12 August 2015: This loggerhead is very feisty and a favorite among our guests. We’ve continued laser therapy and the damaged flipper is healing quite well. While there is no sign of remaining infection and all of the necrotic tissue has sloughed off, the majority of the front of the humerus bone is still exposed. However, we are hopeful that, with the help of our treatments, healthy tissues will completely envelop the exposed bone soon.
12 January 2016: This New Year has started off well for the Sea Turtle Hospital. Many of the patients that have been in our care for over six months are much improved and nearing the home stretch in their recovery process. One such turtle is Belton. This loggerhead received his/her physical exam today, which was performed by hospital staff members and the aquarium’s veterinarian, Dr. Shane Boylan. Dr.
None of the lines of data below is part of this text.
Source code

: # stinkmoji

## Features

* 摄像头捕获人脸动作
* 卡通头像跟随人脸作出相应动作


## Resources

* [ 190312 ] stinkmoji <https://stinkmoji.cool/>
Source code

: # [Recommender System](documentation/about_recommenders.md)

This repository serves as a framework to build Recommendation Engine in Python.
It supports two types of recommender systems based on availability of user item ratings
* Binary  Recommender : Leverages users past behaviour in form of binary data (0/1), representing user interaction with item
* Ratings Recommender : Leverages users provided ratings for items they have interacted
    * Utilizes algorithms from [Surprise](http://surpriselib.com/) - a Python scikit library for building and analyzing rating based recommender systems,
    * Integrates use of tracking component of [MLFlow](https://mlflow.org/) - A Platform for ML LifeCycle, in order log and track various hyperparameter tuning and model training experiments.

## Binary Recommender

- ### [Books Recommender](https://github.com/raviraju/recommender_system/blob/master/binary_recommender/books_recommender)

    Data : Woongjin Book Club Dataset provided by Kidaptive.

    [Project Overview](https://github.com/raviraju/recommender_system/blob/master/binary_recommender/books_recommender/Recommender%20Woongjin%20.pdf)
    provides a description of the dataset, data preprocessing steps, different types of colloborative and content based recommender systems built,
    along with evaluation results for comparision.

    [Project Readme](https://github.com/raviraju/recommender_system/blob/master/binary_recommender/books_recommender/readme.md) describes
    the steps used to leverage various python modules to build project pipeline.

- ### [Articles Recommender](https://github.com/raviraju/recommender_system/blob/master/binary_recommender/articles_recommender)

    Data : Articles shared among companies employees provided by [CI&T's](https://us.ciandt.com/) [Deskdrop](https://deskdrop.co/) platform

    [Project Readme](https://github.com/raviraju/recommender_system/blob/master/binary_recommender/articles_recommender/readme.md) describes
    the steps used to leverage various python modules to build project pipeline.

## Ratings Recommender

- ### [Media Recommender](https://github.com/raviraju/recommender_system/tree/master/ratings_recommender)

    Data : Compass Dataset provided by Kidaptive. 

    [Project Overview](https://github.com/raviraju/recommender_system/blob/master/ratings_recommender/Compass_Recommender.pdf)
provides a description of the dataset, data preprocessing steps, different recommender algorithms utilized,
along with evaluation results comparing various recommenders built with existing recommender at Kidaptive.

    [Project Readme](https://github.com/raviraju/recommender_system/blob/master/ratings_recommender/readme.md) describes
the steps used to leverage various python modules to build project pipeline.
Boylan noted that the right front flipper is almost healed to the point of being releasable. The decision was made last summer to refrain from amputating the limb as it was responding well to cold laser therapy, and if the turtle is a female, the remaining portion of the flipper will be helpful for future nesting. After laser therapy was discontinued in September, hospital staff and volunteers have been continuing to provide Belton with supportive care. This includes monitoring the turtle’s behavior, appetite, and healing process closely, as well as taking bi-monthly weights and measurements, and feeding a nutrient rich diet of fish at 2% of his/her body weight. The data collected today has shown a healthy weight increase of 7 pounds since admit, making Belton now 42.76 kg (94 lbs). Blood was drawn for a check-up and blood values were looking good with a Packed Cell Volume (PCV) of 31% and a Total Solids (TS) of 4.4 g/dl. These numbers are much improved from the admit PCV of 5% and TS of 0.4 g/dl back in June. Various blood values are assessed and evaluated before a patient is cleared for release, but these two values are definitely a good indicator of overall health. We are very happy with the progress and are hopeful that Belton will be released in the upcoming months!